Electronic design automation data
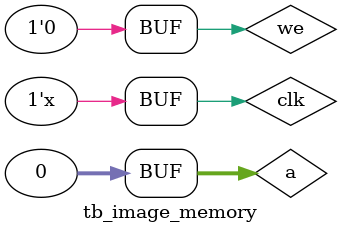
<source format=sv>
module tb_image_memory();
	logic clk, we;
	logic[31:0] a; 
	logic[7:0] wd, rd;
	
	image_memory UUT(clk, we,a,wd,rd);
	
	always #1 clk = ~clk;
	
	initial begin
		$display("Image memory TB...");
		clk <= 0;
		
		#5
		a = 0;
		we = 0;
		
		#1
		we = 1;
		wd = rd;
		 
		#5
		we = 0;
		

		
	end
	
endmodule
</source>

§ EXERCISE DESCRIPTION
Reproduce all entries above exactly, minus the images.

§ YOUR SOLUTION
<source format=sv>
module tb_image_memory();
	logic clk, we;
	logic[31:0] a; 
	logic[7:0] wd, rd;
	
	image_memory UUT(clk, we,a,wd,rd);
	
	always #1 clk = ~clk;
	
	initial begin
		$display("Image memory TB...");
		clk <= 0;
		
		#5
		a = 0;
		we = 0;
		
		#1
		we = 1;
		wd = rd;
		 
		#5
		we = 0;
		

		
	end
	
endmodule
</source>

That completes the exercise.